Both the Gyanvapi Mosque and the earlier batch of cases have faced challenges from mosque committees citing the Places of Worship Act, 1991. However, courts have consistently ruled against these objections, allowing the suits to proceed.
In the Gyanvapi case, the court has clarified that the suit seeks to assert the right to worship Hindu deities, not to ‘convert’ the mosque. Similarly, in the earlier cases, the Allahabad High Court has interpreted the Act to not define the term “religious character”.
In the Gyanvapi case, the court has clarified that the suit seeks to assert the right to worship Hindu deities, not to ‘convert’ the mosque.
The court has reasoned that a structure cannot simultaneously be both Hindu and Muslim, and its true religious character can only be determined through evidence. Therefore, the Act does not completely bar proceedings to ascertain this character.
In September 2022, the Supreme Court led by former Chief Justice of India (CJI) U.U. Lalit directed the government to respond within two weeks, but the Union has yet to file its affidavit.
Last year, former CJI D.Y. Chandrachud made oral observations regarding the Gyanvapi Mosque case. He observed that the 1991 Act does not bar inquiries into the status of a place of worship on August 15, 1947, as long as there is no intention to alter or convert its nature. This interpretation differs from the stance taken in the Ayodhya judgment, also purportedly authored by Justice Chandrachud.
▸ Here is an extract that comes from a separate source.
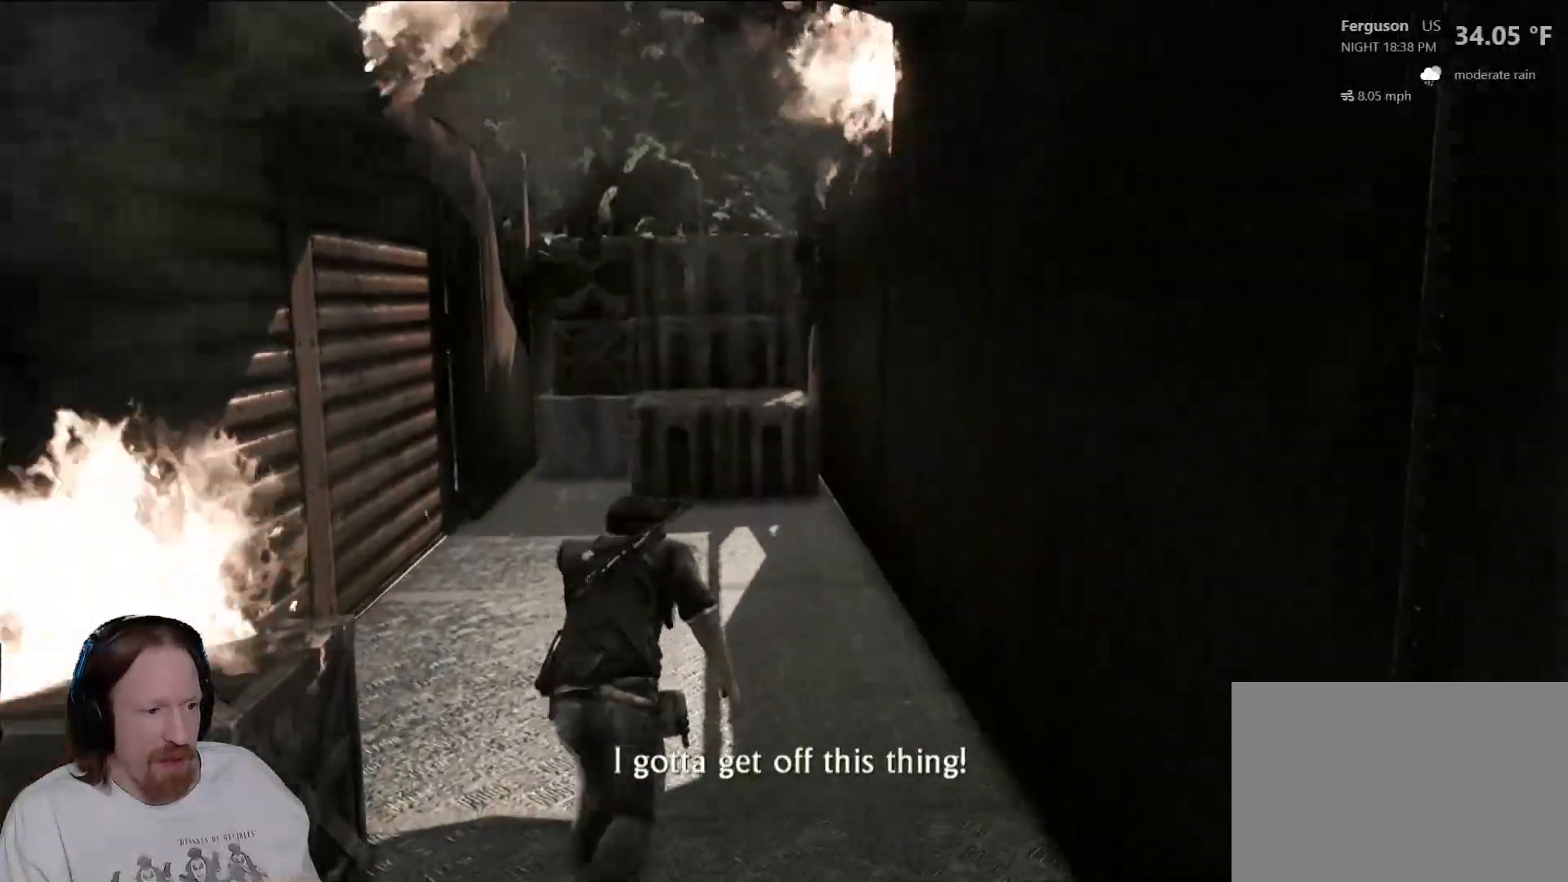
{"buttons": [], "left_stick": "up", "right_stick": "center", "events": []}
It appears that the lower courts have interpreted the Supreme Court’s observations to mean that such cases seeking to determine the original nature of a place of worship, even if it cannot be altered, are not barred by the 1991 Act.
The legislative intent of the Places of Worship Act could not have been any clearer— to let the religious structure retain its character as it was on the agreed date of independence.
The entire point of having the law in the first place is that it is arduous to conclusively decide upon the true character of some places of worship and the best thing that can be done is to let the places be as they are.
The purpose is to avoid future clashes in the name of contesting rightful claims of the past. The Act created a legal firebreak against the potential conflagration of communal violence and even provided for a date to be as clear as it could get.
Each attempt to definitively determine the ‘original’ status of a religious site risks reopening historical wounds, reigniting dormant communal tensions, and transforming academic or legal inquiries into sources of social conflict. Section 3 of the Act puts a bar on both inter- and intra-religious conversions as it reads, “No person shall convert any place of worship of any religious denomination or any section thereof into a place of worship of a different section of the same religious denomination or of a different religious denomination or any section thereof.”
By creating a judicial mechanism to investigate centuries-old religious site claims, the court has invited the troubles of transforming historical ambiguities into contemporary conflict zones.
The language of the three-page legislation with only seven provisions cannot get any clearer, simpler and more definitive. The preamble of the Act is as straightforward and unambiguous as a preamble can get, stating, “An Act to prohibit conversion of any place of worship and to provide for the maintenance of the religious character of any place of worship as it existed on the 15th day of August, 1947, and for matters connected therewith or incidental thereto.”
By creating a judicial mechanism to investigate centuries-old religious site claims, the court has invited the troubles of transforming historical ambiguities into contemporary conflict zones.
What appears to be a neutral legal process has in modern-day India turned into a tool for one side with a particular ideology to potentially weaponise historical interpretations, threatening the very secular principles the Constitution seeks to protect.
The Supreme Court must close the Pandora’s Box that it has opened as speedily as the Sambhal court heard the petition and ordered the survey.